Thursday, November 11, 2010

Wealth Management

What does it mean, to be rich? I have never had money, so the idea that shopping or buying a car would be rewarding is foreign to me. My family doesn't have a lot of money and although my parents are comfortable, there were times when they certainly were not. Putting two kids in private schools and college stressed them and although I never noticed it at the time, we had a few christmases with considerably smaller piles under the tree.

Although I have never spent money without thinking, I have lived alongside people who can, and do. Growing up on Cape Cod, I went to high school with Walt Disney's grandchildren and nannied for people like Nicholas Cage. When my family invested in a snow plow, my neighbors bought the LA Dodgers. It never bothered me that my parents didn't give me a credit card at age 16, or that they didn't finance my college education or buy me a car when I graduated. But when I moved out of their house and into a tiny six floor walk-up in New York City I planned to do a few things differently.

After living on an income near, or below, poverty level for two months while I interned at a small design company I was offered a job as a freelance designer for a giant marketing agency. Although it would be long hours, working late into the night, I agreed to take it. I would be making considerably more than any of my friends who had found full time work in the city. I knew it was going to be tough, but the idea of being able to buy groceries or pay for electricity was music to my ears.

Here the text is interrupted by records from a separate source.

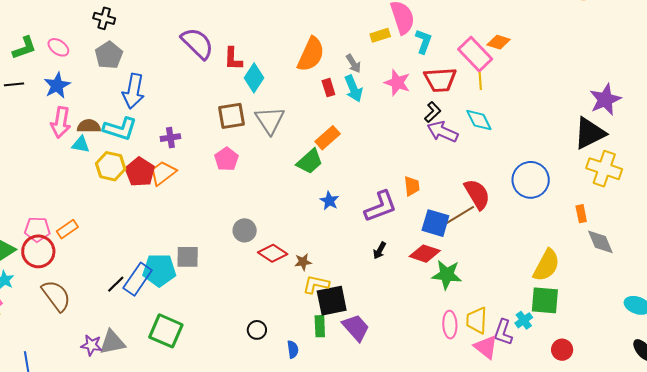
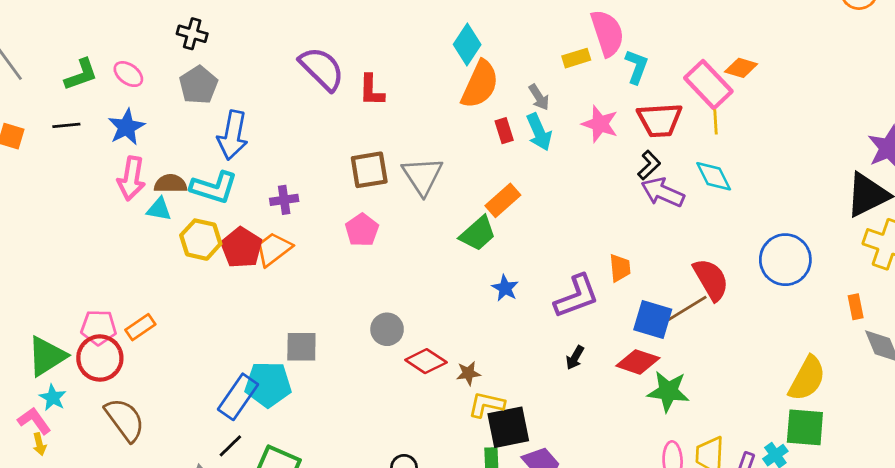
cyan diamond: (254, 78) -> (467, 45), moved
gray square: (188, 257) -> (301, 347), moved
black line: (116, 284) -> (230, 446), moved

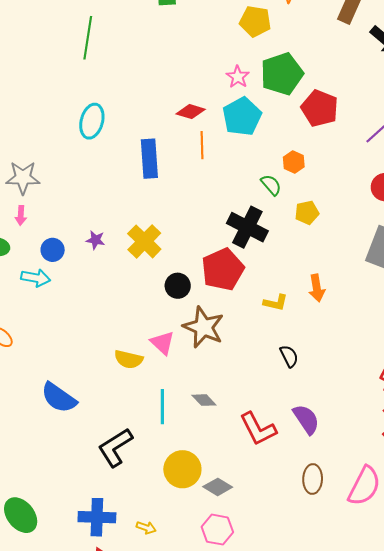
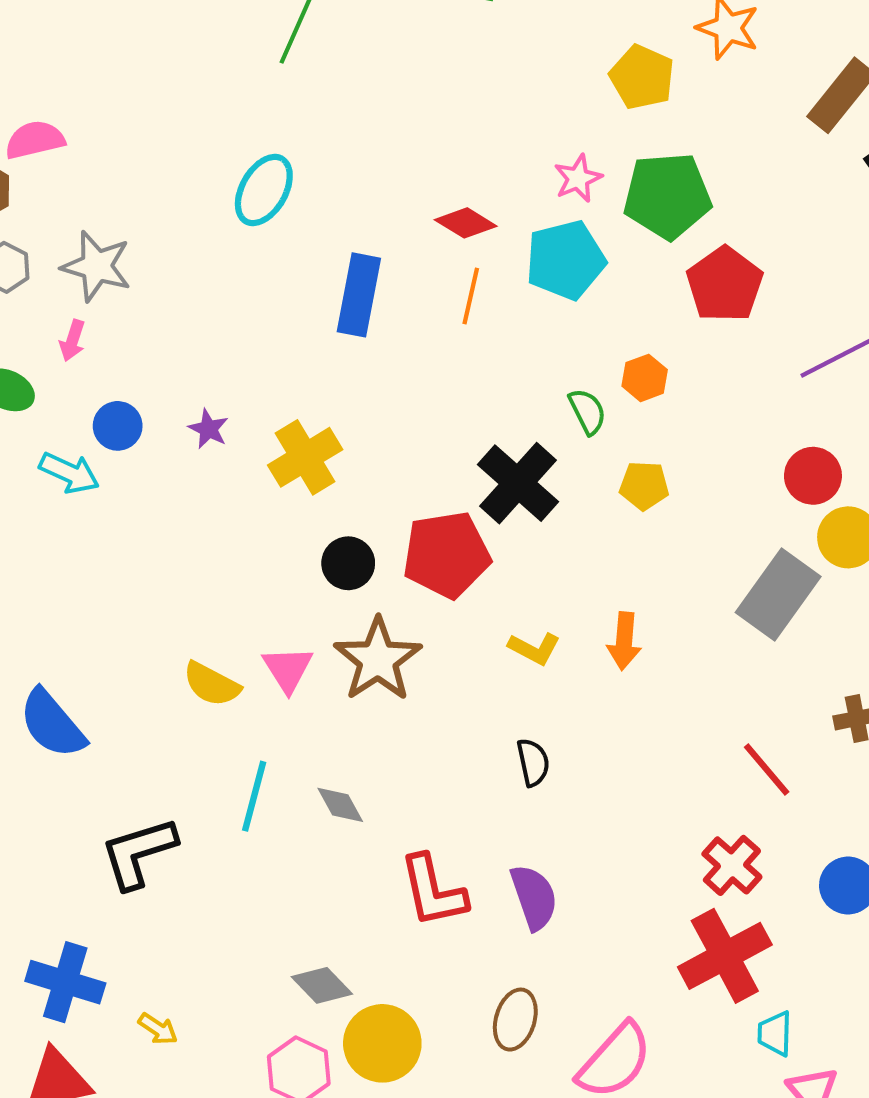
yellow circle: (182, 469) -> (382, 1043), moved

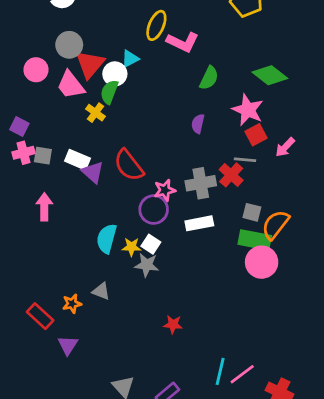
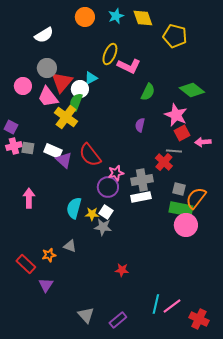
yellow cross: (95, 113) -> (66, 117), size x1.6
pink arrow: (285, 147) -> (203, 142), turned 42
gray cross: (201, 183) -> (142, 180), moved
pink arrow: (44, 207) -> (29, 198), moved

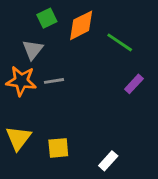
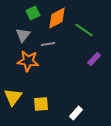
orange star: (21, 81) -> (28, 61), moved
gray line: (54, 81) -> (48, 44), moved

On my first day I left my internship and headed to my new job. I climbed the stairs from the train station on Houston St and noticed the marked difference in environment. Away from the hustle and bustle of Union Square, here the buildings grew straight up from the concrete and the sidewalks were packed with people walking in straight lines, to and from work. Once inside the building I had to be x-rayed by the security guard and my lunch began to turn to bile in my stomach.

When my roommate and I had come to New York to find an apartment we had gone to a few realtor's offices, big rooms with high ceilings but no windows, filled with monitors and computer chords and the hiss of ringing phones. At the time I had sworn I would never live like that and when I stepped inside the design studio, the same feeling of anxiety overcame me and I felt short of breath.

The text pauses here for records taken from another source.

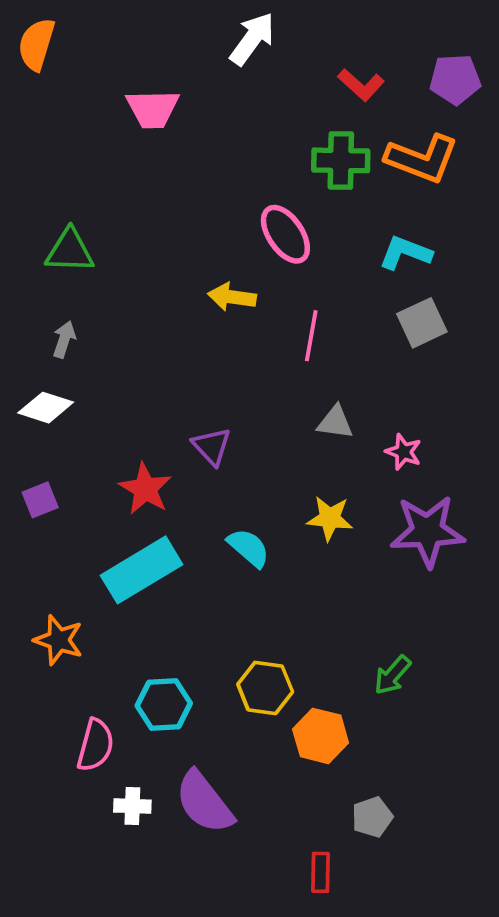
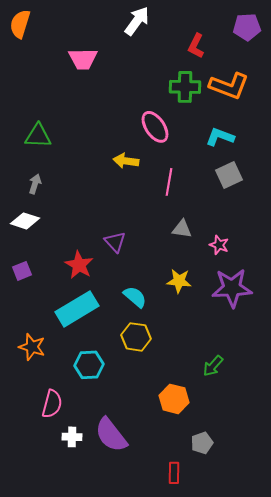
purple pentagon: (455, 79) -> (247, 27), moved
red L-shape: (361, 85) -> (196, 46), turned 75
yellow hexagon: (265, 688) -> (136, 337), moved
cyan hexagon: (164, 705) -> (89, 365), moved

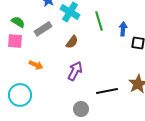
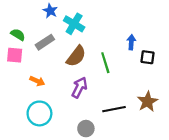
green line: (99, 21) -> (105, 63), moved
brown semicircle: (72, 42) -> (76, 56), size x1.5
cyan circle: (20, 95) -> (39, 113), moved

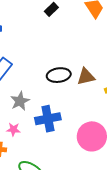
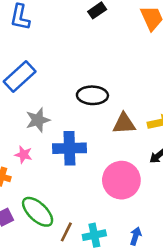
brown triangle: (86, 77) -> (124, 124), moved

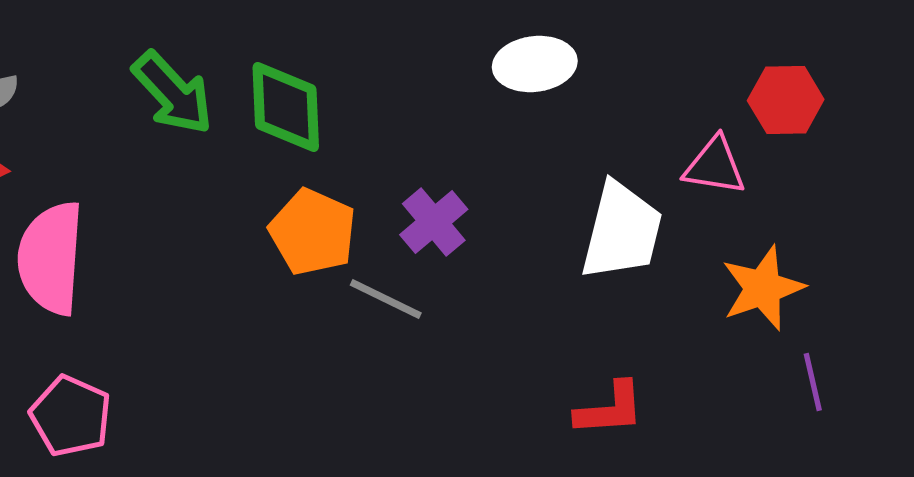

On my first night I sat next to the shift supervisor who did not stop swearing, even to sip his coffee. I looked around me and saw only tired, puffy eyes, glued to the computer. Someone in the office next to us was playing ACDC and as the veins in my forehead constricted, one single tear slid down my cheek.

The next day I left my internship again to go to work. Day two. My feet felt heavy on the pavement but the two block walk to the train seemed to fly by. I stood on the corner of 27th street and looked at the subway station lights. Next to me, the train uptown, the one that took me back to my six floor walkup in Harlem every night. Across the street, downtown to work, misery and riches, all rolled together in a nice, easy to swallow time sheet.

The white walk sign flickered on and people started to move past me, across the street as I turned and rode the local line all the way home, poor, unemployed, and the happiest I had been in two months.